Davos: Amid concerns raised in various quarters about risks posed by AI, ChatGPT creator OpenAI's CEO Sam Altman on Thursday said artificial intelligence won't replace human care for each other, just like computers didn't kill the game of chess.
Speaking at a session on 'Technology in a Turbulent World' at the World Economic Forum Annual Meeting 2024 here, he said even with its very limited current capability and very deep flaws, people are finding ways to use this tool for great productivity gains or other gains and understand the limitations.
"People understand tools and the limitations of tools more than we often give them credit for. People have found ways to make ChatGPT super useful to them and understand what not to use it for, for the most part," he said.
Altman said AI has been somewhat demystified because people really use it now. And that's always the best way to pull the world forward with new technology.
The OpenAI CEO said AI will be able to explain its reasoning to us.
"I can't look in your brain to understand why you're thinking.. what you're thinking. But I can ask you to explain your reasoning and decide if that sounds reasonable to me or not."
"I think, our AI systems will also be able to do the same thing. They'll be able to explain to us in natural language the steps from A to B, and we can decide whether we think those are good steps, even if we're not looking into it to see each connection," he explained.
Altman said when IBM chess computer Deep Blue beat World Champion Garry Kasparov in 1997, commentators said it would be the end of chess, and no one would bother to watch or play chess again.
But chess has never been more popular than it is now, and almost no one watches two AIs play each other, we are very interested in what humans do, he said.
"Humans know what other humans want. Humans are going to have better tools. We've had better tools before, but we're still very focused on each other," Altman said.
He said humans will deal more with ideas, and AI will change certain roles by giving people space to come up with ideas and curate decisions.
He also welcomed the scrutiny of AI technology.

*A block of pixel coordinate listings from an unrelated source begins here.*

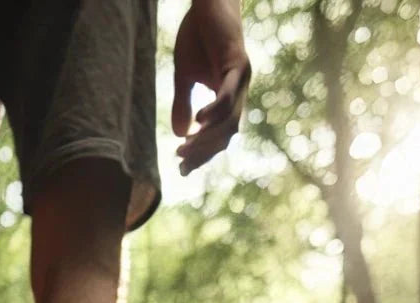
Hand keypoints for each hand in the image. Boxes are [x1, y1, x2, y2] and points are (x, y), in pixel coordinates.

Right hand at [172, 0, 250, 174]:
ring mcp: (241, 77)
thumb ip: (182, 104)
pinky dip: (215, 112)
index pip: (219, 135)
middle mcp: (240, 90)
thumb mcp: (184, 76)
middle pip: (226, 134)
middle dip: (203, 153)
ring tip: (183, 148)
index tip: (182, 169)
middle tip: (181, 164)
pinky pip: (228, 95)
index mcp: (229, 96)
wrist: (208, 1)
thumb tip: (178, 133)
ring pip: (228, 121)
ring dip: (206, 139)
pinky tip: (198, 123)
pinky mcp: (237, 62)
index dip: (203, 154)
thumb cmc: (197, 34)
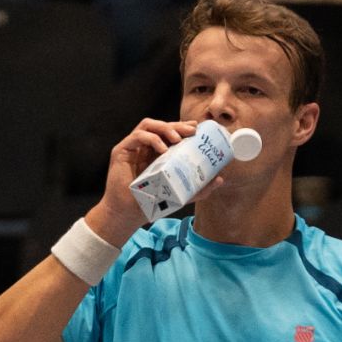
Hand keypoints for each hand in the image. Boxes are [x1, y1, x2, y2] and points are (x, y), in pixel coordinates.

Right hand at [95, 118, 196, 240]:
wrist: (128, 215)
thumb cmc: (150, 204)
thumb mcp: (180, 195)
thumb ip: (198, 188)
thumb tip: (220, 179)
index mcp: (156, 153)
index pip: (169, 133)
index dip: (182, 127)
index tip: (197, 129)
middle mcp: (144, 147)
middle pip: (161, 126)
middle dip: (177, 126)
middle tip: (192, 131)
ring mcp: (132, 147)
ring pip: (148, 125)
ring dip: (165, 128)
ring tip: (178, 139)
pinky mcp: (121, 150)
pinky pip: (137, 136)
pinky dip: (152, 139)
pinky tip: (163, 149)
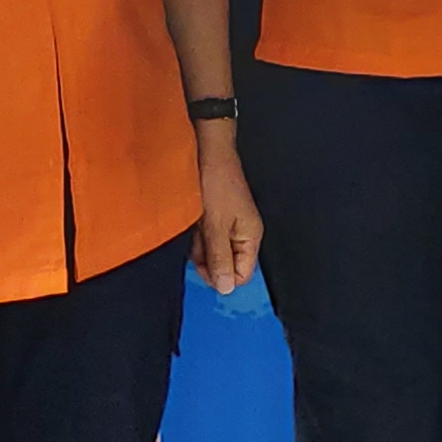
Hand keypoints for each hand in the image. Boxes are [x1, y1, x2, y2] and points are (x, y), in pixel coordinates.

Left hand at [191, 120, 263, 294]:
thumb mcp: (216, 225)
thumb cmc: (216, 184)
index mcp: (251, 237)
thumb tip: (226, 290)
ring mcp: (228, 226)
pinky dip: (197, 237)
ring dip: (200, 248)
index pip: (242, 274)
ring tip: (194, 230)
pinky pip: (206, 239)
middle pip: (227, 265)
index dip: (222, 277)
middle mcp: (242, 234)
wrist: (207, 152)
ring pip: (213, 253)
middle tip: (196, 245)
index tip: (203, 266)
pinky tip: (190, 226)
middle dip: (208, 261)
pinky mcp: (215, 219)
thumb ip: (220, 258)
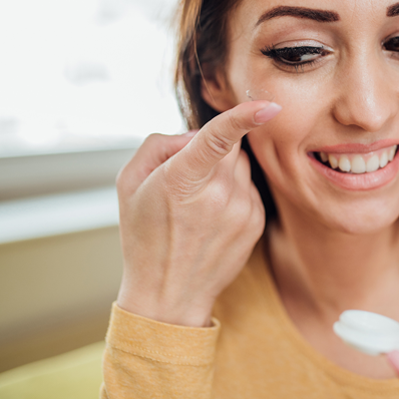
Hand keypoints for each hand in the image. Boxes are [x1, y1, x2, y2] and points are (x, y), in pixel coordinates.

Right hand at [115, 101, 280, 326]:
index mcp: (182, 181)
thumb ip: (160, 144)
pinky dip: (235, 193)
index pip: (218, 139)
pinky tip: (213, 218)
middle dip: (214, 151)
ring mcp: (241, 210)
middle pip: (232, 147)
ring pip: (243, 167)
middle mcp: (218, 194)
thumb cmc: (144, 235)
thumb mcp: (128, 183)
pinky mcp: (257, 222)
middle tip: (188, 178)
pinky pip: (250, 188)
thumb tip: (198, 134)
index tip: (269, 105)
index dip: (244, 116)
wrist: (169, 294)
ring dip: (225, 173)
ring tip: (198, 205)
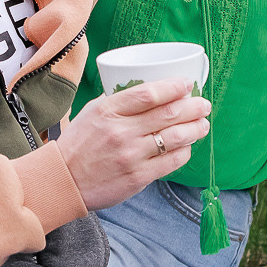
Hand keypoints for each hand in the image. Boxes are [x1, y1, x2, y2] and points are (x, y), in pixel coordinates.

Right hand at [56, 77, 211, 210]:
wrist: (62, 181)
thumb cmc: (79, 144)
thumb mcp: (92, 113)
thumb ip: (118, 100)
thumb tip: (149, 89)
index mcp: (108, 111)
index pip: (148, 94)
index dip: (173, 87)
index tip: (187, 84)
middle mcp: (121, 132)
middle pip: (169, 114)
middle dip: (193, 107)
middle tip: (204, 104)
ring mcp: (131, 156)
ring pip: (176, 138)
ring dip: (196, 129)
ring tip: (203, 124)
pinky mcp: (138, 177)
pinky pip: (172, 161)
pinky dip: (185, 151)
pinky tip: (187, 146)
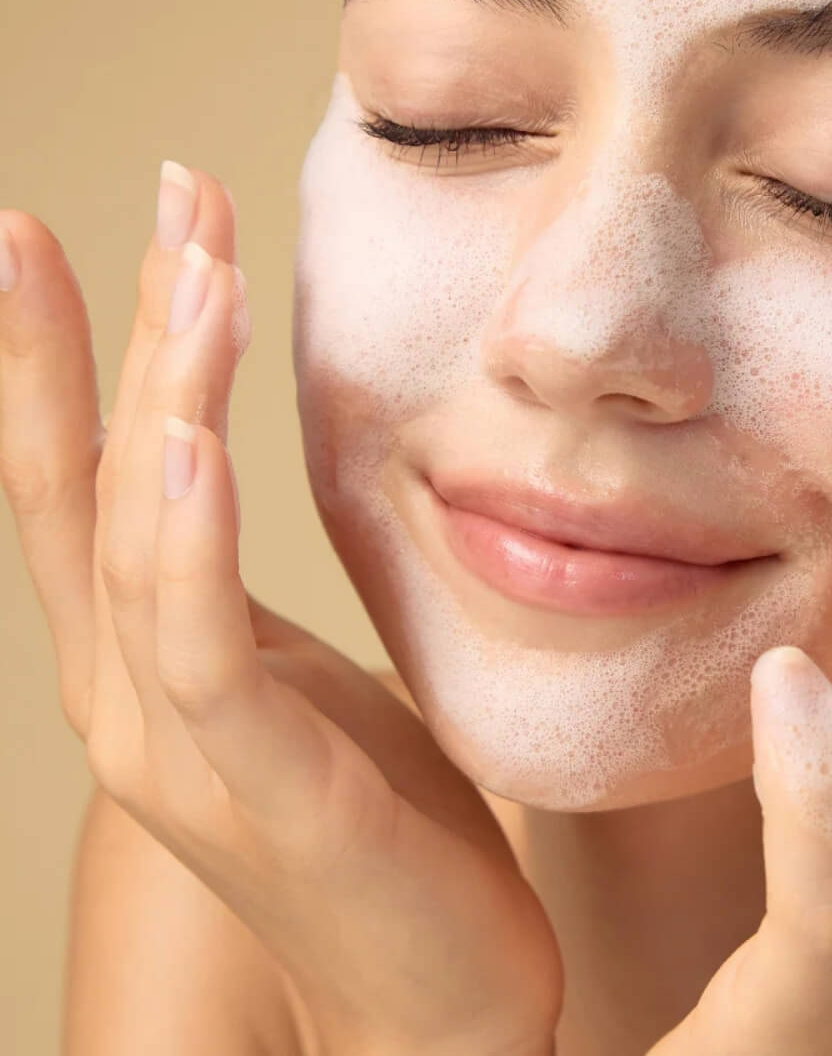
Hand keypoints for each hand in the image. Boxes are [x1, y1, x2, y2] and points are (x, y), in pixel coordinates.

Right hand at [0, 168, 561, 1055]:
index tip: (60, 227)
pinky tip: (189, 438)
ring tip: (191, 266)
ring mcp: (174, 751)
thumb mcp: (299, 674)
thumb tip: (222, 468)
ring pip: (137, 541)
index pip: (75, 483)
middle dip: (90, 335)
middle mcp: (126, 699)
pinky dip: (185, 537)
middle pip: (81, 487)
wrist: (436, 994)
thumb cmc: (380, 822)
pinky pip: (200, 645)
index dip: (52, 357)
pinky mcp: (257, 789)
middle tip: (127, 197)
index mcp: (143, 663)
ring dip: (159, 393)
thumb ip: (232, 592)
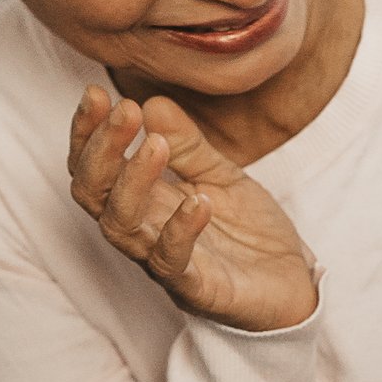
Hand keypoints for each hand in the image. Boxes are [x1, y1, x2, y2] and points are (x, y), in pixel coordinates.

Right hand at [68, 86, 318, 331]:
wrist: (293, 283)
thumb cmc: (248, 232)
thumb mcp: (222, 176)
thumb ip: (189, 146)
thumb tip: (152, 102)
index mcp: (145, 201)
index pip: (96, 167)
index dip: (88, 133)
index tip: (95, 92)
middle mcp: (144, 231)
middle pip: (93, 194)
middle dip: (100, 150)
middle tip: (124, 110)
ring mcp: (164, 262)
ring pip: (121, 227)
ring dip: (134, 181)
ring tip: (157, 145)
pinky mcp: (195, 289)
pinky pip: (172, 262)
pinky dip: (180, 230)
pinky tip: (197, 200)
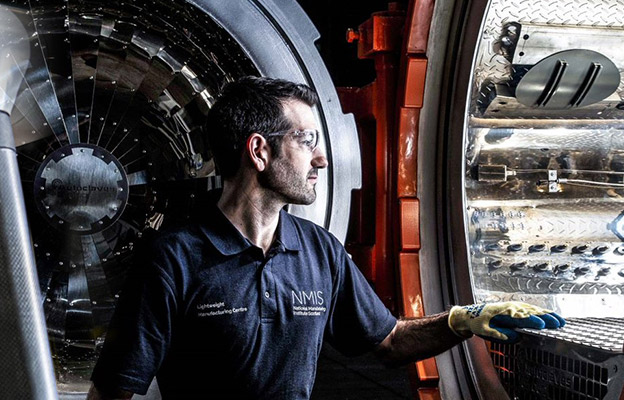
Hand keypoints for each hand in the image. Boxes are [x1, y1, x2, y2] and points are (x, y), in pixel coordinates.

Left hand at [448, 301, 564, 342]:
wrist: (471, 314)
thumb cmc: (478, 323)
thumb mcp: (484, 331)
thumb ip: (499, 334)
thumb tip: (515, 337)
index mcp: (503, 313)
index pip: (520, 317)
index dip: (531, 321)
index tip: (541, 324)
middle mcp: (510, 308)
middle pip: (530, 312)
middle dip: (545, 317)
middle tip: (558, 323)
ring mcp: (513, 306)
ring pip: (533, 309)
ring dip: (547, 314)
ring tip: (560, 321)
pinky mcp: (515, 308)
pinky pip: (530, 309)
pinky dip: (542, 312)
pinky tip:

"I think it's good that we and others are being held to a high standard. We can draw on lessons from the past about how technology has been made to be safe and how different stakeholders have handled negotiations about what safe means," he added.
Altman said it was the responsibility of the tech industry to get input from society into decisions, such as what the values are, and the safety thresholds, so that the benefits outweigh the risks.
"I have a lot of empathy for the general nervousness and discomfort of the world towards companies like us...We have our own nervousness, but we believe that we can manage through it, and the only way to do that is to put the technology in the hands of people."
"Let society and the technology co-evolve and sort of step by step with a very tight feedback loop and course correction, build these systems that deliver tremendous value while meeting safety requirements," he said.
Altman predicted that new economic models for content would develop.